La firma della funzione deferprocStack è:

go
func deferprocStack(d *_defer)

La logica specifica di creazione non è molto diversa da deferproc. La differenza principale è che nell'allocazione sullo stack la struttura defer proviene da una struttura creata direttamente, mentre nell'allocazione sull'heap proviene dalla funzione new.

Esecuzione

Quando la funzione sta per tornare o si verifica un panic, si entra nella funzione runtime.deferreturn, responsabile di prelevare defer dalla lista della goroutine ed eseguirlo.

go
func deferreturn() {
  gp := getg()
  for {
    d := gp._defer
    sp := getcallersp()
    if d.sp != sp {
      return
    }
    fn := d.fn
    d.fn = nil
    gp._defer = d.link
    freedefer(d)
    fn()
  }
}

Per prima cosa ottiene lo stack frame della funzione corrente tramite getcallersp() e lo confronta con sp nella struttura defer per determinare se defer appartiene alla funzione corrente.
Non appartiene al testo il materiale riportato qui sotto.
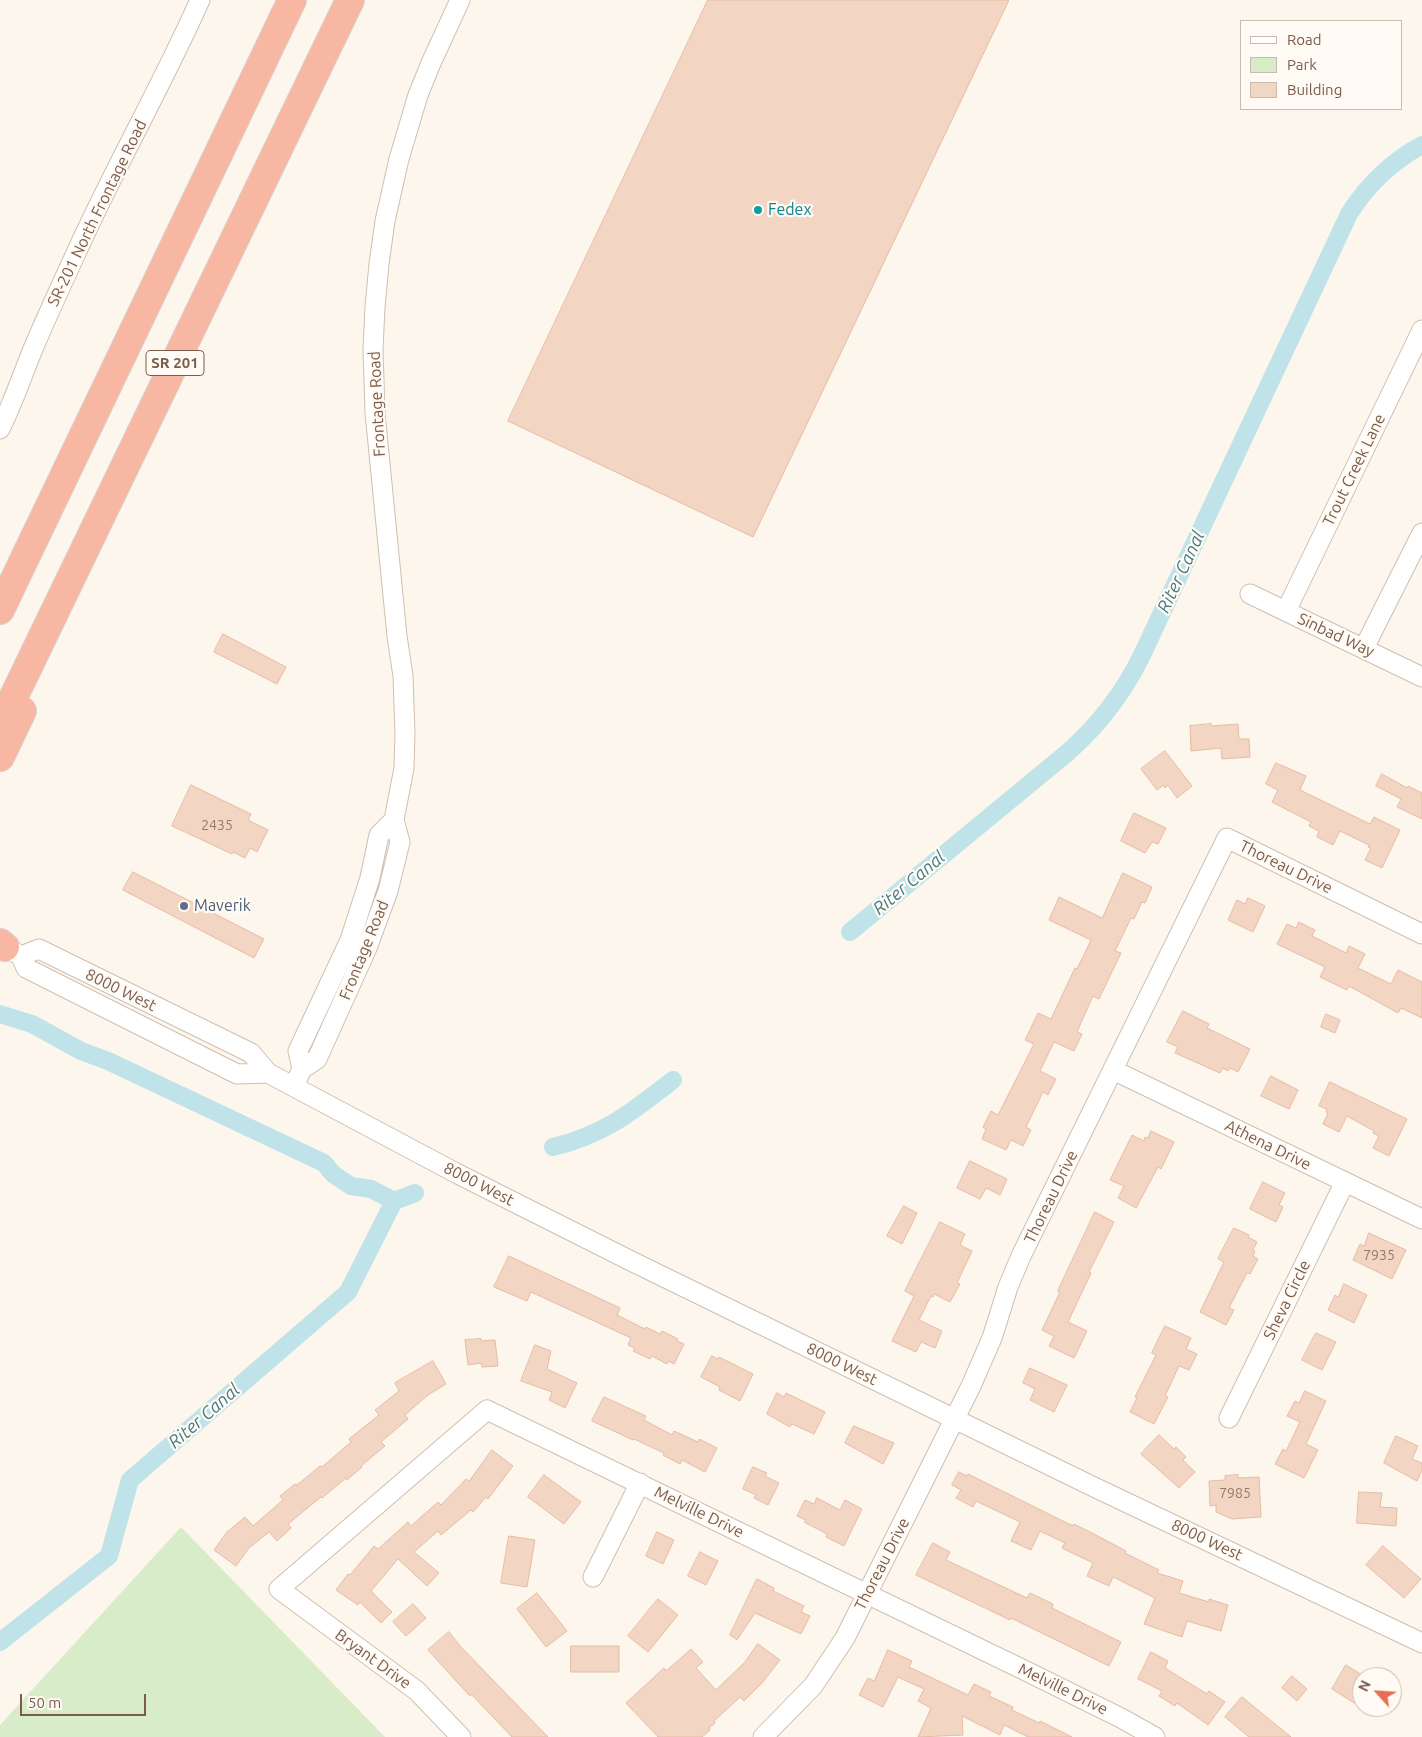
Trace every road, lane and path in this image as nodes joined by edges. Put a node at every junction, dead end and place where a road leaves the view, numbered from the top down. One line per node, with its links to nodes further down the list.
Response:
1 (200, 0): 6 (street, SR-201 North Frontage Road)
2 (292, 0): 10 (highway, SR 201)
3 (350, 0): 8 (highway, SR 201)
4 (460, 0): 19 (street, Frontage Road)
5 (1422, 330): 11 (street, Trout Creek Lane)
6 (0, 429)
7 (1422, 533): 12 (street)
8 (78, 563): 14 (highway, SR 201); 15 (highway)
9 (1250, 594): 11 (street, Sinbad Way)
10 (0, 610)
11 (1286, 611): 12 (street, Sinbad Way)
12 (1364, 648): 13 (street, Sinbad Way)
13 (1422, 677)
14 (0, 725)
15 (0, 757)
16 (1422, 934): 18 (street, Thoreau Drive)
17 (5, 947): 19 (street, 8000 West)
18 (1113, 1070): 20 (street, Athena Drive); 23 (street, Thoreau Drive)
19 (294, 1086): 23 (street, 8000 West)
20 (1345, 1182): 21 (street, Athena Drive); 22 (street, Sheva Circle)
21 (1422, 1219)
22 (1229, 1418)
23 (955, 1419): 27 (street, Thoreau Drive); 28 (street, 8000 West)
24 (640, 1483): 25 (street); 26 (street, Melville Drive); 27 (street, Melville Drive)
25 (593, 1576)
26 (279, 1589): 30 (street, Bryant Drive)
27 (867, 1593): 29 (street, Thoreau Drive); 31 (street, Melville Drive)
28 (1422, 1643)
29 (764, 1736)
30 (461, 1737)
31 (1155, 1737)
Poi preleva la struttura defer dalla testa della lista, esegue il prossimo defer con gp._defer = d.link, rilascia la struttura defer nel pool tramite la funzione runtuime.freedefer, infine chiama fn per eseguire. Continua così finché non ha eseguito tutti i defer appartenenti alla funzione corrente.

Open-Coded

L'uso di defer non è senza costi. Sebbene fornisca comodità a livello sintattico, non è una chiamata diretta di funzione e deve passare attraverso una serie di processi, causando comunque perdite di prestazioni. Quindi successivamente gli sviluppatori Go hanno progettato un'ottimizzazione: open-coded. È un modo per ottimizzare defer. Il nome originale inglese è open-coded, che in Cina viene tradotto come "codifica aperta", ma qui "open" si riferisce all'espansione, ovvero espandere il codice della funzione defer nel codice della funzione corrente, come l'inlining delle funzioni. Questo metodo di ottimizzazione ha le seguenti limitazioni:

  1. Il numero di defer nella funzione non può superare 8
  2. Il prodotto del numero di defer e return non può superare 15
  3. defer non può apparire in un ciclo
  4. L'ottimizzazione della compilazione non deve essere disabilitata
  5. Non ci sono chiamate manuali a os.Exit()
  6. Non è necessario copiare parametri dall'heap

Questa logica di判断 può essere rintracciata nella funzione cmd/compile/ssagen.buildssa:

go
s.hasOpenDefers = base.Flag.N == 0 && s.hasdefer && !s.curfn.OpenCodedDeferDisallowed()
if s.hasOpenDefers && len(s.curfn.Exit) > 0 {
    s.hasOpenDefers = false
}
if s.hasOpenDefers {
    for _, f := range s.curfn.Type().Results().FieldSlice() {
        if !f.Nname.(*ir.Name).OnStack() {
            s.hasOpenDefers = false
            break
        }
    }
}
if s.hasOpenDefers && s.curfn.NumReturns*s.curfn.NumDefers > 15 {
    s.hasOpenDefers = false
}

Poi Go crea una variabile intera a 8 bit deferBits nella funzione corrente come bitmap per marcare defer. Ogni bit marca uno, un intero a 8 bit uint8 può rappresentare al massimo 8. Se il bit corrispondente è 1, il defer ottimizzato con open-coded verrà eseguito quando la funzione deve tornare.